Yesterday Diana spent a total of 240 minutes attending a training class, responding to E-
mails, and talking on the phone. If she did no two of these three activities at the same
time, how much time did she spend talking on the phone?
(1) Yesterday the amount of time that Diana spent attending the training class was
90 percent of the amount of time that she spent responding to E-mails.
(2) Yesterday the amount of time that Diana spent attending the training class was
60 percent of the total amount of time that she spent responding to E-mails and
talking on the phone.
Given: \(C+E+P=240\), where C is th time she spent on training class, E is the time she spent on E-mail and P is the time she spent on phone. Question: \(P=?\)
(1) \(C=0.9E\) --> \(C+E+P=0.9E+E+P=1.9E+P=240\). Not sufficient to calculate \(P\) (one equation, two variables).
(2) \(C=0.6(E+P)\) --> \(C+E+P=0.6(E+P)+E+P=1.6E+1.6P=240\). Not sufficient to calculate \(P\) (one equation, two variables).
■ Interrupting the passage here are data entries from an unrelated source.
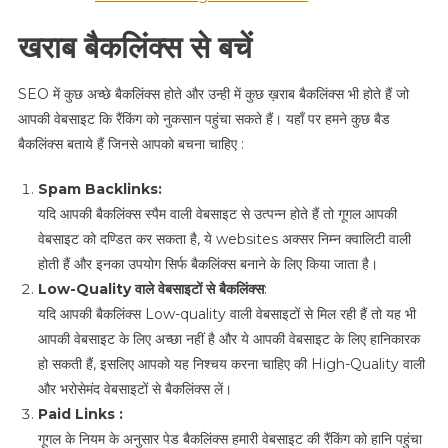
खराब बैकलिंक्स से बचें
SEO में कुछ अच्छे बैकलिंक्स होते और उन्ही में कुछ ख़राब बैकलिंक्स भी होते हैं जो
आपकी वेबसाइट कि रैंकिंग को नुकसान पहुंचा सकते हैं। यहाँ पर हमने कुछ बैड
बैकलिंक्स बताये हैं जिनसे आपको बचना चाहिए :
Spam Backlinks:
यदि आपकी बैकलिंक्स स्पैम वाली वेबसाइट से उत्पन्न होते हैं तो गूगल आपकी
वेबसाइट को दण्डित कर सकता है, ये websites अक्सर निम्न क्वालिटी वाली
होती हैं और इनका उपयोग सिर्फ बैकलिंक्स बनाने के लिए किया जाता है।
Low-Quality वाले वेबसाइटों से बैकलिंक्स
:
यदि आपकी बैकलिंक्स Low-quality वाली वेबसाइटों से मिल रही हैं तो यह भी
आपकी वेबसाइट के लिए अच्छा नहीं है और ये आपकी वेबसाइट के लिए हानिकारक
हो सकती हैं, इसलिए आपको यह निश्चय करना चाहिए की High-Quality वाली
और भरोसेमंद वेबसाइटों से बैकलिंक्स लें।
Paid Links :
गूगल के नियम के अनुसार पेड बैकलिंक्स हमारी वेबसाइट की रैंकिंग को हानि पहुंचा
(1)+(2) \(1.9E+P=240\) and \(1.6E+1.6P=240\) --> we have two distinct linear equations with two variables hence we can calculate each of them. Sufficient.
Bunuel, for statement 2 we can rearrange to get E+P=240/1.6. If we have E+P, cant we plug this into C+E+P=240, which gives us C+(240/1.6)=240, which gives us C=240-(240/1.6)? Hence 2 would be sufficient as you rearrange to get P?